#### TASK TO CARRY OUT
Set down, character for character, everything in the records below from the line holding "[12ac27dcb5](https://linux-hardware.org/?probe=12ac27dcb5) | Nov" down to the line holding "Nov 03, 2020 |", and no other line.

- Opening Delimiter -

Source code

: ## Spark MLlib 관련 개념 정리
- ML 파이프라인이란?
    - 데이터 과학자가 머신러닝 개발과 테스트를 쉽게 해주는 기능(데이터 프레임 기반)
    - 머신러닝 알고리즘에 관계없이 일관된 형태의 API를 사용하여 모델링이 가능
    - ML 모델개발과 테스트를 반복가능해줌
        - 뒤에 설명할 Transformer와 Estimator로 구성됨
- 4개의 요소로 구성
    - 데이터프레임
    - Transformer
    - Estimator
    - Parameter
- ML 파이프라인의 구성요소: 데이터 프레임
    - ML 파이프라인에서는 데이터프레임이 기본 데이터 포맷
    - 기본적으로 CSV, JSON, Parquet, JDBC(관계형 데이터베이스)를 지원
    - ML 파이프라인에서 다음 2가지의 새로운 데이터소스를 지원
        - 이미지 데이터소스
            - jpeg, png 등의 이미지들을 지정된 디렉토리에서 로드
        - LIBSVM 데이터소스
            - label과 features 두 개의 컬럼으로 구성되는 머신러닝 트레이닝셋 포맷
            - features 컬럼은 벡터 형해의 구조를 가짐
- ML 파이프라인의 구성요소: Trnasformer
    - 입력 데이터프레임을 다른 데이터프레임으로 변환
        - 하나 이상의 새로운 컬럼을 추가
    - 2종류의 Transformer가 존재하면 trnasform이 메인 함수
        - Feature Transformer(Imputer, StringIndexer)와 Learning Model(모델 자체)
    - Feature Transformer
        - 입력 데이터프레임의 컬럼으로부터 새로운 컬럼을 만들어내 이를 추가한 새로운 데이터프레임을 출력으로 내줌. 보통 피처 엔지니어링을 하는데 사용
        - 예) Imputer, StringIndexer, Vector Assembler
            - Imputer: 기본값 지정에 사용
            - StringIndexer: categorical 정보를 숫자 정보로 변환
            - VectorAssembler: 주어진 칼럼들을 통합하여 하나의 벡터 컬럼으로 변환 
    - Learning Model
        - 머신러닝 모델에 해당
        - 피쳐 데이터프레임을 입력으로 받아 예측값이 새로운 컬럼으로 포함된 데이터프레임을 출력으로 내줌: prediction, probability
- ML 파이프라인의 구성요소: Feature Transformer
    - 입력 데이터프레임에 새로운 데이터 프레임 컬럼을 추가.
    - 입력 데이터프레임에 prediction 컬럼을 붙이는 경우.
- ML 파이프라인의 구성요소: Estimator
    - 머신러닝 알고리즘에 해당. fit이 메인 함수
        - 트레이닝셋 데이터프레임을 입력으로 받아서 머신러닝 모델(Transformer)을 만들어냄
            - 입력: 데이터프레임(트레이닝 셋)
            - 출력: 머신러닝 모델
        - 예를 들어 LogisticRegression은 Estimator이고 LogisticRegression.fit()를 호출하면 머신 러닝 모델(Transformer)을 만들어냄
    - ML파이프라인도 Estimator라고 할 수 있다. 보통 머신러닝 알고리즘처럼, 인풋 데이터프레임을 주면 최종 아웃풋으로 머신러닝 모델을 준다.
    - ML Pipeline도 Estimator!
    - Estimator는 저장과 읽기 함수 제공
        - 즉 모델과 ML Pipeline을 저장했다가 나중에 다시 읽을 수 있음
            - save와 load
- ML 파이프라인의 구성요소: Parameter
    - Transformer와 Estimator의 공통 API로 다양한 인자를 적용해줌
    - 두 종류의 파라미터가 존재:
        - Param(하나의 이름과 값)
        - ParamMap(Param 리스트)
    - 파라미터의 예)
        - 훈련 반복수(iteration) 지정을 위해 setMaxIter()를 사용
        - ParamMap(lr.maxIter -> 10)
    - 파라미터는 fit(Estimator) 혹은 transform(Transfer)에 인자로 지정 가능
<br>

- Closing Delimiter -
- Opening Delimiter -

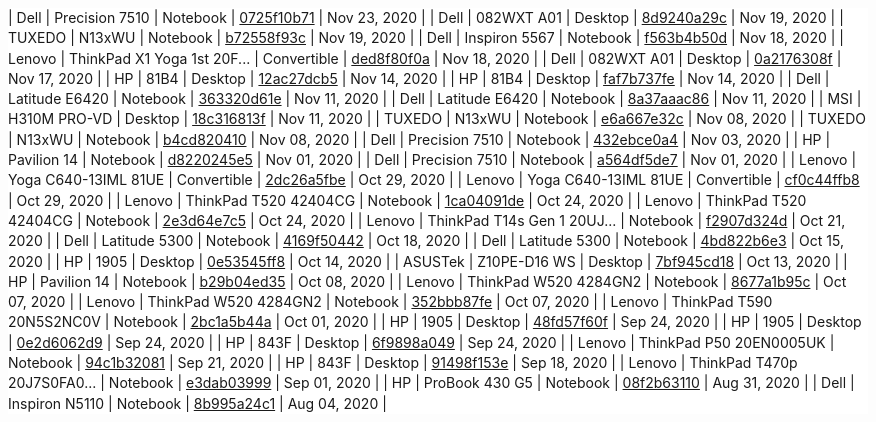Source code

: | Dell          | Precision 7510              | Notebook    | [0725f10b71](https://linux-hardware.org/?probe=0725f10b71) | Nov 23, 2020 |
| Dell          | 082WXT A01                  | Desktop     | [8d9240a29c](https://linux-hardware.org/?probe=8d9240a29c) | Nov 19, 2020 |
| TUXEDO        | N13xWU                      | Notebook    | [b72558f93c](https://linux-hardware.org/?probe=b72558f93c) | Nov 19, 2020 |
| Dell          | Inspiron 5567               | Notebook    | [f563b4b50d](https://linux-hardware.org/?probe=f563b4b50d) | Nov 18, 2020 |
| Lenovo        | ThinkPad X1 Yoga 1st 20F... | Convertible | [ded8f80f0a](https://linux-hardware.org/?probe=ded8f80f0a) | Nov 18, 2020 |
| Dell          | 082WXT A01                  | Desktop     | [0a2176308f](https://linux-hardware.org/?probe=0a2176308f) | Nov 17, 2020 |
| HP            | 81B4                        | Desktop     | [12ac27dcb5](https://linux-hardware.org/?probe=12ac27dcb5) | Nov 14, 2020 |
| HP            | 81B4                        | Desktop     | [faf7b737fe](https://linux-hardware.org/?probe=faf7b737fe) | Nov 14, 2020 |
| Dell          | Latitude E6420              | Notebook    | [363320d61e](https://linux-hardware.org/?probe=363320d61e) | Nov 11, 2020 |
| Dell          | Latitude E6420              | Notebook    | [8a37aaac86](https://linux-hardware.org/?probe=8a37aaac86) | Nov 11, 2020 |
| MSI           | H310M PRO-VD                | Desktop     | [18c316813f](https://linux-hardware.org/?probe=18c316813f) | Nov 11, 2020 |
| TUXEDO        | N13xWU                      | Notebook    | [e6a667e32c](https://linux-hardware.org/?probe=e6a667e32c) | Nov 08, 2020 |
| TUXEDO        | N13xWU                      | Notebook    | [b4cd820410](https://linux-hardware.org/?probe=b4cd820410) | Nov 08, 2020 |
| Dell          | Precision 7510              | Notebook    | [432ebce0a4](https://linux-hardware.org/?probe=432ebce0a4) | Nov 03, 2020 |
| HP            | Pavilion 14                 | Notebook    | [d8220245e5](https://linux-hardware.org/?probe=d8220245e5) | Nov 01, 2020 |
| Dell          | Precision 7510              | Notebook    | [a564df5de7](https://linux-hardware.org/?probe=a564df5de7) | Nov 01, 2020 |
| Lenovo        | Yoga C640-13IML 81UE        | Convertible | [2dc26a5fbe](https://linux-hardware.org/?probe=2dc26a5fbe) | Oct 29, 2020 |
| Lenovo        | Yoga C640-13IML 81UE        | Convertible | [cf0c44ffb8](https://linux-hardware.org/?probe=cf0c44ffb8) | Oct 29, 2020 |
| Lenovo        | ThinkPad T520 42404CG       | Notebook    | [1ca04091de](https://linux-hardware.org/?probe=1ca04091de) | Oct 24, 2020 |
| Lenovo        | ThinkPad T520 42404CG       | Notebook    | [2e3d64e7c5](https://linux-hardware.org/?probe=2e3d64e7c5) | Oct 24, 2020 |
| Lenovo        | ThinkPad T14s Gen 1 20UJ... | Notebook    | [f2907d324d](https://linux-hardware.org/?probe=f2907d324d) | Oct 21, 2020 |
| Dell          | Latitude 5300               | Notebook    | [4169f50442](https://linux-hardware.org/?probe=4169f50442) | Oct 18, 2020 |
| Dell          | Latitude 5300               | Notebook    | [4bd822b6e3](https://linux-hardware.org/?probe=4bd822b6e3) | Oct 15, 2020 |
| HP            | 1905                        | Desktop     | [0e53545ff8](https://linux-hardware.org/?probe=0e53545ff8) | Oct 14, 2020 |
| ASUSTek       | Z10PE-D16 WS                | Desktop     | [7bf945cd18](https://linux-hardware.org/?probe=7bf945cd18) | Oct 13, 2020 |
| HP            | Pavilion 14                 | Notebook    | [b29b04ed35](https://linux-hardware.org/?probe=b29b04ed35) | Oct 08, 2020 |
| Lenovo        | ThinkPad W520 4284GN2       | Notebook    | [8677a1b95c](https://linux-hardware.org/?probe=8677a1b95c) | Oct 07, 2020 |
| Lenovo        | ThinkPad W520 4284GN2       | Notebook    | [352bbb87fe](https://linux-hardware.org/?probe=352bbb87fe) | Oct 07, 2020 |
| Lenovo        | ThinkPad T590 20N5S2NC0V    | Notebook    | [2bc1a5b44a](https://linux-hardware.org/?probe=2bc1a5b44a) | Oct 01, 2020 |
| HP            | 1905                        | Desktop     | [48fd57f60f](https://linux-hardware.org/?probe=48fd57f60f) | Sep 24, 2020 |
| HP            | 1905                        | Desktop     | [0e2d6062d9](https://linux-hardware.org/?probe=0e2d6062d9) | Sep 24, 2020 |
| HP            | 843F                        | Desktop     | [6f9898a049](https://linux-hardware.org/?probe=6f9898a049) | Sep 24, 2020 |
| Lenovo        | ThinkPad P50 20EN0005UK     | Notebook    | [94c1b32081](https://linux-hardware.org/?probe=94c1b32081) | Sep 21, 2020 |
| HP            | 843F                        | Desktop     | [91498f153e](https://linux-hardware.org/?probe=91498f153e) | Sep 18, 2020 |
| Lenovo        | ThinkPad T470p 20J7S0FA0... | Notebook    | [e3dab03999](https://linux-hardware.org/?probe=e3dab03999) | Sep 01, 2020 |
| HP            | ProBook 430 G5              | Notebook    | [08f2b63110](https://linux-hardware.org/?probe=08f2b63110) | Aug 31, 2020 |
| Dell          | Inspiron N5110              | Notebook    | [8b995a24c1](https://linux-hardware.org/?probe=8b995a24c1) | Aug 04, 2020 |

- Closing Delimiter -

#### RESPONSE TO THIS TASK
| HP            | 81B4                        | Desktop     | [12ac27dcb5](https://linux-hardware.org/?probe=12ac27dcb5) | Nov 14, 2020 |
| HP            | 81B4                        | Desktop     | [faf7b737fe](https://linux-hardware.org/?probe=faf7b737fe) | Nov 14, 2020 |
| Dell          | Latitude E6420              | Notebook    | [363320d61e](https://linux-hardware.org/?probe=363320d61e) | Nov 11, 2020 |
| Dell          | Latitude E6420              | Notebook    | [8a37aaac86](https://linux-hardware.org/?probe=8a37aaac86) | Nov 11, 2020 |
| MSI           | H310M PRO-VD                | Desktop     | [18c316813f](https://linux-hardware.org/?probe=18c316813f) | Nov 11, 2020 |
| TUXEDO        | N13xWU                      | Notebook    | [e6a667e32c](https://linux-hardware.org/?probe=e6a667e32c) | Nov 08, 2020 |
| TUXEDO        | N13xWU                      | Notebook    | [b4cd820410](https://linux-hardware.org/?probe=b4cd820410) | Nov 08, 2020 |
| Dell          | Precision 7510              | Notebook    | [432ebce0a4](https://linux-hardware.org/?probe=432ebce0a4) | Nov 03, 2020 |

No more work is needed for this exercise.